Even your thoughts need government approval

Even your thoughts need government approval

Politics ·
They talk about 2040, about a fully developed Maldives. I hear it on the radio, see it on the screen. A bold vision, they call it. And I look out my window at the same pothole that’s been there for a year. I think about the pandemic, and I just have to laugh. Wallahi, what a thought. It’s not a cruel laugh, just the kind you make when the sea is too rough to fish and someone tells you about a five-star resort they’re building on the next atoll. It’s the laugh that keeps you from screaming. We are not citizens if we are not worshipping politicians. Someone wrote that, and it stuck in my head like a burr. It feels true in a way that’s heavy. The vision is for the country, they say, but sometimes it feels like the country is just the idea they have in their heads. The real picture, the one we live in, is different. It’s about putting someone behind bars and hoping football gets better. It’s about an Ibrahim brother who knew his limits and just stuck to volleyball.

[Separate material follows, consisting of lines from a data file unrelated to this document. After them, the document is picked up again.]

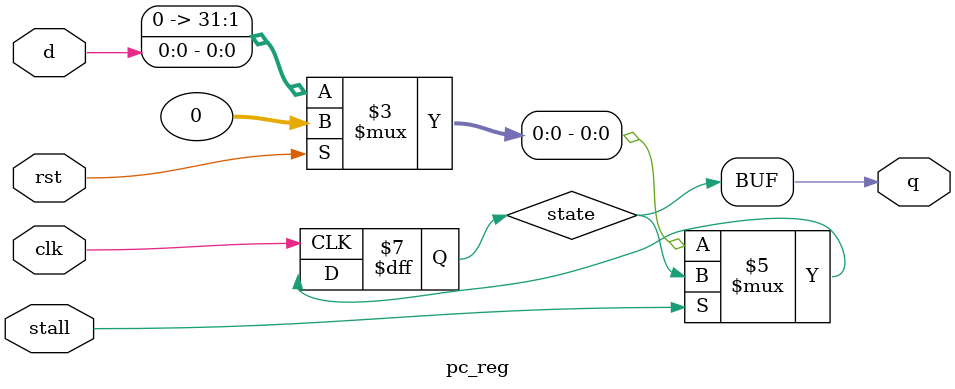
<source format=sv>
module pc_reg (q, d, clk, rst, stall);

    output logic        q;
    input logic        d;
    input logic         clk;
    input logic         rst;
    input logic         stall;

    reg            state;

    assign q = state;

// change to triggered on posedge edge
    always @(posedge clk) begin
      if (stall) begin
        state <= state;
      end
      else
      state <= rst? 0 : d;
    end
endmodule
</source>
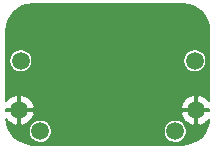
<source format=gbl>
G04 (created by PCBNEW (2013-june-11)-stable) date Fri 10 Oct 2014 02:22:22 PM PDT*
%MOIN*%
G04 Gerber Fmt 3.4, Leading zero omitted, Abs format*
%FSLAX34Y34*%
G01*
G70*
G90*
G04 APERTURE LIST*
%ADD10C,0.00590551*%
%ADD11C,0.0590551*%
%ADD12C,0.035*%
%ADD13C,0.01*%
%ADD14C,0.006*%
G04 APERTURE END LIST*
G54D10*
G54D11*
X63800Y-69800D03*
X58000Y-69800D03*
X63853Y-71446D03*
X63146Y-72153D03*
X57946Y-71446D03*
X58653Y-72153D03*
G54D12*
X62575Y-71575D03*
X60000Y-69400D03*
X60000Y-70500D03*
G54D13*
X57946Y-71446D02*
X58403Y-71446D01*
X60000Y-70850D02*
X60000Y-70500D01*
X59650Y-71200D02*
X60000Y-70850D01*
X59200Y-71200D02*
X59650Y-71200D01*
X58650Y-71200D02*
X59200Y-71200D01*
X58403Y-71446D02*
X58650Y-71200D01*
X62575Y-70875D02*
X62575Y-71575D01*
X62200Y-70500D02*
X62575Y-70875D01*
X60000Y-70500D02*
X62200Y-70500D01*
X63853Y-71446D02*
X63253Y-71446D01*
X63253Y-71446D02*
X63125Y-71575D01*
X63125Y-71575D02*
X62575Y-71575D01*
X60000Y-69400D02*
X60000Y-70500D01*
G54D10*
G36*
X64290Y-71475D02*
X63882Y-71475D01*
X63882Y-71915D01*
X63964Y-71962D01*
X64062Y-71931D01*
X64152Y-71881D01*
X64231Y-71814D01*
X64285Y-71747D01*
X64272Y-71872D01*
X64222Y-72039D01*
X64141Y-72192D01*
X64031Y-72326D01*
X63897Y-72437D01*
X63824Y-72477D01*
X63824Y-71915D01*
X63824Y-71475D01*
X63824Y-71417D01*
X63824Y-70977D01*
X63742Y-70930D01*
X63644Y-70961D01*
X63554Y-71011D01*
X63475Y-71078D01*
X63411Y-71158D01*
X63363Y-71250D01*
X63337Y-71335D01*
X63384Y-71417D01*
X63824Y-71417D01*
X63824Y-71475D01*
X63384Y-71475D01*
X63337Y-71557D01*
X63368Y-71655D01*
X63418Y-71745D01*
X63485Y-71824D01*
X63565Y-71888D01*
X63657Y-71936D01*
X63742Y-71962D01*
X63824Y-71915D01*
X63824Y-72477D01*
X63744Y-72520D01*
X63578Y-72571D01*
X63531Y-72576D01*
X63531Y-72115D01*
X63517Y-72041D01*
X63488Y-71971D01*
X63446Y-71908D01*
X63393Y-71855D01*
X63330Y-71813D01*
X63260Y-71783D01*
X63186Y-71768D01*
X63111Y-71768D01*
X63037Y-71782D01*
X62967Y-71810D01*
X62903Y-71851D01*
X62849Y-71904D01*
X62807Y-71967D01*
X62777Y-72036D01*
X62761Y-72110D01*
X62760Y-72185D01*
X62774Y-72260D01*
X62802Y-72330D01*
X62843Y-72394D01*
X62895Y-72448D01*
X62957Y-72491D01*
X63026Y-72521D01*
X63100Y-72537D01*
X63176Y-72539D01*
X63250Y-72526D01*
X63320Y-72499D01*
X63384Y-72458D01*
X63439Y-72406D01*
X63483Y-72344D01*
X63513Y-72275D01*
X63530Y-72202D01*
X63531Y-72115D01*
X63531Y-72576D01*
X63401Y-72590D01*
X63399Y-72590D01*
X59038Y-72590D01*
X59038Y-72115D01*
X59024Y-72041D01*
X58995Y-71971D01*
X58953Y-71908D01*
X58900Y-71855D01*
X58837Y-71813D01*
X58768Y-71783D01*
X58694Y-71768D01*
X58618Y-71768D01*
X58544Y-71782D01*
X58474Y-71810D01*
X58462Y-71818D01*
X58462Y-71557D01*
X58462Y-71335D01*
X58431Y-71237D01*
X58385Y-71154D01*
X58385Y-69762D01*
X58370Y-69688D01*
X58341Y-69618D01*
X58300Y-69555D01*
X58246Y-69501D01*
X58184Y-69459D01*
X58114Y-69430D01*
X58040Y-69414D01*
X57964Y-69414D01*
X57890Y-69428D01*
X57820Y-69456D01*
X57757Y-69498D01*
X57703Y-69551D01*
X57660Y-69613D01*
X57630Y-69682D01*
X57615Y-69756D01*
X57614Y-69832D01*
X57627Y-69906D01*
X57655Y-69976D01*
X57696Y-70040D01*
X57749Y-70094D01*
X57811Y-70137D01*
X57880Y-70168D01*
X57954Y-70184D01*
X58029Y-70185D01*
X58104Y-70172D01*
X58174Y-70145D01*
X58238Y-70105D01*
X58293Y-70052D01*
X58336Y-69991D01*
X58367Y-69922D01*
X58384Y-69848D01*
X58385Y-69762D01*
X58385Y-71154D01*
X58381Y-71147D01*
X58314Y-71068D01*
X58234Y-71004D01*
X58142Y-70956D01*
X58057Y-70930D01*
X57975Y-70977D01*
X57975Y-71417D01*
X58415Y-71417D01*
X58462Y-71335D01*
X58462Y-71557D01*
X58415Y-71475D01*
X57975Y-71475D01*
X57975Y-71915D01*
X58057Y-71962D01*
X58155Y-71931D01*
X58245Y-71881D01*
X58324Y-71814D01*
X58388Y-71734D01*
X58436Y-71642D01*
X58462Y-71557D01*
X58462Y-71818D01*
X58410Y-71851D01*
X58356Y-71904D01*
X58314Y-71967D01*
X58284Y-72036D01*
X58268Y-72110D01*
X58267Y-72185D01*
X58281Y-72260D01*
X58309Y-72330D01*
X58350Y-72394D01*
X58402Y-72448D01*
X58464Y-72491D01*
X58533Y-72521D01*
X58607Y-72537D01*
X58683Y-72539D01*
X58757Y-72526D01*
X58828Y-72499D01*
X58891Y-72458D01*
X58946Y-72406D01*
X58990Y-72344D01*
X59020Y-72275D01*
X59037Y-72202D01*
X59038Y-72115D01*
X59038Y-72590D01*
X58405Y-72590D01*
X58227Y-72572D01*
X58060Y-72522D01*
X57907Y-72441D01*
X57773Y-72331D01*
X57662Y-72197D01*
X57579Y-72044D01*
X57528Y-71878D01*
X57514Y-71749D01*
X57578Y-71824D01*
X57658Y-71888D01*
X57750Y-71936D01*
X57835Y-71962D01*
X57917Y-71915D01*
X57917Y-71475D01*
X57509Y-71475D01*
X57509Y-71417D01*
X57917Y-71417D01*
X57917Y-70977D01*
X57835Y-70930D01*
X57737Y-70961D01*
X57647Y-71011D01*
X57568Y-71078D01*
X57509Y-71151D01*
X57509Y-68805D01*
X57527Y-68627D01*
X57577Y-68460D01*
X57658Y-68307D01*
X57768Y-68173D01*
X57902Y-68062D01*
X58055Y-67979D01*
X58221Y-67928D01*
X58398Y-67909D01*
X58400Y-67909D01*
X63394Y-67909D01*
X63572Y-67927D01*
X63739Y-67977D01*
X63892Y-68058D01*
X64026Y-68168D01*
X64137Y-68302D01*
X64220Y-68455D01*
X64271Y-68621D01*
X64290Y-68798D01*
X64290Y-68800D01*
X64290Y-71150D01*
X64288Y-71147D01*
X64221Y-71068D01*
X64185Y-71039D01*
X64185Y-69762D01*
X64170Y-69688D01*
X64141Y-69618D01*
X64100Y-69555D01*
X64046Y-69501D01*
X63984Y-69459D01*
X63914Y-69430D01*
X63840Y-69414D01*
X63764Y-69414D01*
X63690Y-69428D01*
X63620Y-69456D01*
X63557Y-69498D01*
X63503Y-69551D01*
X63460Y-69613D01*
X63430Y-69682D01*
X63415Y-69756D01*
X63414Y-69832D01*
X63427Y-69906D01*
X63455Y-69976D01*
X63496Y-70040D01*
X63549Y-70094D01*
X63611Y-70137D01*
X63680Y-70168D01*
X63754Y-70184D01*
X63829Y-70185D01*
X63904Y-70172D01*
X63974Y-70145D01*
X64038Y-70105D01*
X64093Y-70052D01*
X64136Y-69991D01*
X64167Y-69922D01*
X64184Y-69848D01*
X64185Y-69762D01*
X64185Y-71039D01*
X64141Y-71004D01*
X64049Y-70956D01*
X63964Y-70930D01*
X63882Y-70977D01*
X63882Y-71417D01*
X64290Y-71417D01*
X64290Y-71475D01*
X64290Y-71475D01*
G37*
G54D14*
X64290Y-71475D02*
X63882Y-71475D01*
X63882Y-71915D01*
X63964Y-71962D01*
X64062Y-71931D01*
X64152Y-71881D01*
X64231Y-71814D01*
X64285Y-71747D01*
X64272Y-71872D01*
X64222Y-72039D01*
X64141Y-72192D01*
X64031Y-72326D01*
X63897Y-72437D01*
X63824Y-72477D01*
X63824Y-71915D01*
X63824Y-71475D01*
X63824Y-71417D01*
X63824Y-70977D01*
X63742Y-70930D01*
X63644Y-70961D01*
X63554Y-71011D01*
X63475Y-71078D01*
X63411Y-71158D01*
X63363Y-71250D01*
X63337Y-71335D01*
X63384Y-71417D01*
X63824Y-71417D01*
X63824Y-71475D01*
X63384Y-71475D01*
X63337Y-71557D01*
X63368Y-71655D01*
X63418Y-71745D01*
X63485Y-71824D01*
X63565Y-71888D01*
X63657Y-71936D01*
X63742Y-71962D01*
X63824Y-71915D01*
X63824Y-72477D01*
X63744Y-72520D01*
X63578Y-72571D01*
X63531Y-72576D01*
X63531Y-72115D01*
X63517Y-72041D01*
X63488Y-71971D01*
X63446Y-71908D01*
X63393Y-71855D01*
X63330Y-71813D01*
X63260Y-71783D01*
X63186Y-71768D01*
X63111Y-71768D01*
X63037Y-71782D01*
X62967Y-71810D01*
X62903Y-71851D01*
X62849Y-71904D01*
X62807Y-71967D01*
X62777Y-72036D01*
X62761Y-72110D01*
X62760Y-72185D01*
X62774Y-72260D01*
X62802Y-72330D01*
X62843Y-72394D01*
X62895Y-72448D01*
X62957Y-72491D01*
X63026Y-72521D01*
X63100Y-72537D01*
X63176Y-72539D01*
X63250Y-72526D01*
X63320Y-72499D01*
X63384Y-72458D01*
X63439Y-72406D01*
X63483Y-72344D01*
X63513Y-72275D01*
X63530Y-72202D01*
X63531Y-72115D01*
X63531Y-72576D01*
X63401Y-72590D01*
X63399Y-72590D01*
X59038Y-72590D01*
X59038Y-72115D01*
X59024Y-72041D01*
X58995Y-71971D01*
X58953Y-71908D01*
X58900Y-71855D01*
X58837Y-71813D01*
X58768Y-71783D01*
X58694Y-71768D01*
X58618Y-71768D01*
X58544Y-71782D01*
X58474Y-71810D01*
X58462Y-71818D01*
X58462Y-71557D01*
X58462Y-71335D01*
X58431Y-71237D01*
X58385Y-71154D01*
X58385Y-69762D01*
X58370Y-69688D01*
X58341Y-69618D01*
X58300Y-69555D01*
X58246Y-69501D01*
X58184Y-69459D01*
X58114Y-69430D01*
X58040Y-69414D01*
X57964Y-69414D01*
X57890Y-69428D01*
X57820Y-69456D01*
X57757Y-69498D01*
X57703Y-69551D01*
X57660Y-69613D01*
X57630Y-69682D01*
X57615Y-69756D01*
X57614Y-69832D01*
X57627Y-69906D01*
X57655Y-69976D01*
X57696Y-70040D01*
X57749Y-70094D01*
X57811Y-70137D01*
X57880Y-70168D01*
X57954Y-70184D01*
X58029Y-70185D01*
X58104Y-70172D01*
X58174Y-70145D01*
X58238Y-70105D01*
X58293Y-70052D01*
X58336Y-69991D01*
X58367Y-69922D01*
X58384Y-69848D01*
X58385Y-69762D01*
X58385Y-71154D01*
X58381Y-71147D01*
X58314Y-71068D01*
X58234Y-71004D01*
X58142Y-70956D01*
X58057Y-70930D01*
X57975Y-70977D01*
X57975Y-71417D01*
X58415Y-71417D01*
X58462Y-71335D01*
X58462Y-71557D01*
X58415Y-71475D01*
X57975Y-71475D01*
X57975Y-71915D01*
X58057Y-71962D01*
X58155Y-71931D01*
X58245Y-71881D01*
X58324Y-71814D01*
X58388Y-71734D01*
X58436Y-71642D01*
X58462Y-71557D01*
X58462Y-71818D01*
X58410Y-71851D01*
X58356Y-71904D01*
X58314Y-71967D01*
X58284Y-72036D01*
X58268Y-72110D01*
X58267Y-72185D01*
X58281Y-72260D01*
X58309Y-72330D01*
X58350Y-72394D01*
X58402Y-72448D01*
X58464Y-72491D01*
X58533Y-72521D01*
X58607Y-72537D01*
X58683Y-72539D01*
X58757Y-72526D01*
X58828Y-72499D01*
X58891Y-72458D01*
X58946Y-72406D01*
X58990Y-72344D01*
X59020Y-72275D01*
X59037Y-72202D01*
X59038Y-72115D01*
X59038Y-72590D01*
X58405Y-72590D01*
X58227Y-72572D01*
X58060Y-72522D01*
X57907Y-72441D01*
X57773Y-72331D01*
X57662Y-72197D01*
X57579Y-72044D01*
X57528Y-71878D01*
X57514Y-71749D01*
X57578Y-71824D01*
X57658Y-71888D01*
X57750Y-71936D01*
X57835Y-71962D01*
X57917Y-71915D01*
X57917Y-71475D01*
X57509Y-71475D01*
X57509Y-71417D01*
X57917Y-71417D01*
X57917Y-70977D01*
X57835Y-70930D01*
X57737Y-70961D01*
X57647Y-71011D01*
X57568Y-71078D01*
X57509Y-71151D01*
X57509Y-68805D01*
X57527Y-68627D01*
X57577Y-68460D01*
X57658Y-68307D01*
X57768Y-68173D01*
X57902Y-68062D01*
X58055Y-67979D01*
X58221Y-67928D01*
X58398Y-67909D01*
X58400Y-67909D01*
X63394Y-67909D01*
X63572Y-67927D01*
X63739Y-67977D01*
X63892Y-68058D01*
X64026Y-68168D01*
X64137Y-68302D01*
X64220Y-68455D01*
X64271Y-68621D01*
X64290Y-68798D01*
X64290Y-68800D01*
X64290Y-71150D01*
X64288Y-71147D01*
X64221Y-71068D01*
X64185Y-71039D01*
X64185Y-69762D01*
X64170Y-69688D01*
X64141Y-69618D01*
X64100Y-69555D01*
X64046Y-69501D01*
X63984Y-69459D01*
X63914Y-69430D01*
X63840Y-69414D01*
X63764Y-69414D01*
X63690Y-69428D01*
X63620Y-69456D01*
X63557Y-69498D01*
X63503Y-69551D01*
X63460Y-69613D01*
X63430Y-69682D01*
X63415Y-69756D01*
X63414Y-69832D01*
X63427Y-69906D01*
X63455Y-69976D01*
X63496Y-70040D01*
X63549Y-70094D01*
X63611Y-70137D01*
X63680Y-70168D01*
X63754Y-70184D01*
X63829Y-70185D01*
X63904Y-70172D01*
X63974Y-70145D01*
X64038Y-70105D01*
X64093Y-70052D01*
X64136Y-69991D01*
X64167Y-69922D01*
X64184Y-69848D01*
X64185Y-69762D01*
X64185Y-71039D01*
X64141Y-71004D01*
X64049Y-70956D01*
X63964Y-70930D01*
X63882Y-70977D01*
X63882Y-71417D01*
X64290Y-71417D01*
X64290Y-71475D01*
M02*

</source>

There’s a quiet wisdom in that, I think. Knowing what game you’re actually playing. What do you say to all of them? That’s the real question. You say it with a sigh. You say it with a shared look on the ferry. You say it by just getting on with your day, because the fish won’t catch themselves and the bills won’t pay themselves. The big plans for 2040 are a world away. Our approval isn’t for thoughts anymore; it’s for the simple act of getting by, of finding a small, solid thing to hold onto in the middle of all this noise. Maybe that’s the real development we’re working towards.